I felt my heart and mind mash together in a panicked frenzy. Harmony Day was the day the two flagship space cities, Artemis One of the Earth Empire, and Galaxis Suprema of the Kuiper Federation, came in close proximity to celebrate the end of the Fifty Year War. Citizens from both cities would visit each other and partake in joint festivities. This also meant that activating the Amplifier would push the comet towards Galaxis Suprema. Even with today’s technology, we do not have fine control over the amplification process.
Marty and I looked at each other in joined paralysis, scared of our next move. The implications were pretty clear. If we did nothing, we would be sacrificing our Empire’s flagship city, along with a large part of the Ministry of Space Colonization and bureaucrats visiting from the home planet. On the other hand, pushing the comet towards the Federation’s city would not sit well in this fragile peace. It was certain to start another war.
“We have less than a minute to act, no time to ask for orders,” I did my best to steady my voice. “I say we sacrifice Artemis One. We will lose our jobs, there’ll be some political vacuum, but at least there’ll be no war.”
Marty’s look was one of disbelief and hardly suppressed irritation.
“We would lose more than just our jobs! The Emperor would have our heads! Besides, a comet like this wouldn’t just appear out of nowhere. This has to be an attack by factions in the Federation unhappy with the peace. It’ll be war either way.”
The decision should have been clear from that statement alone, but none of us wanted to go down in history as the one who pushed the button. Even if we absolved ourselves of murder, the Federation would not spin it that way. I imagined nasty books written about us, parents telling children horror stories about monsters in our likeness, our tombstones desecrated with unflattering graffiti, our kids living in a shadow of hate.
“Hey, Tim the maintenance guy doesn’t have kids, right?”

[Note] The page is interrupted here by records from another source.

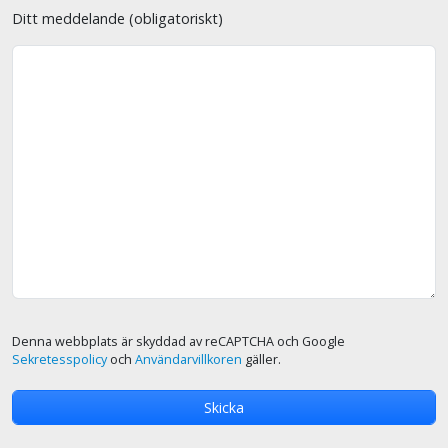
Ditt meddelande (obligatoriskt)
Denna webbplats är skyddad av reCAPTCHA och Google
Sekretesspolicy
och
Användarvillkoren
gäller.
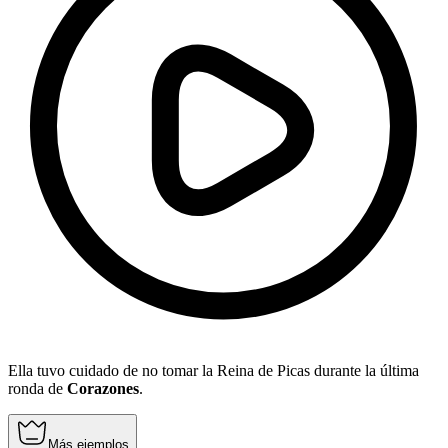
Ella tuvo cuidado de no tomar la Reina de Picas durante la última
ronda de
Corazones
.
Más ejemplos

I looked at Marty with confusion before realizing what he was intending. I saw him take out a miniature welding torch from the toolbox, walk over to the Amplifier’s chiller control, and fired at the wires inside. The Heads-Up Display went dead.
“I’ll doctor the evidence further. I’ve seen blown-out circuits before.”
I did not want to question the moral grounds of the action. Marty had been the faster thinker, and he had decided that selfishness was justified here and now, that we should let historical forces bury this moment in the sands of time. I gave him a thankful nod as silent fireworks erupted in the darkness of space.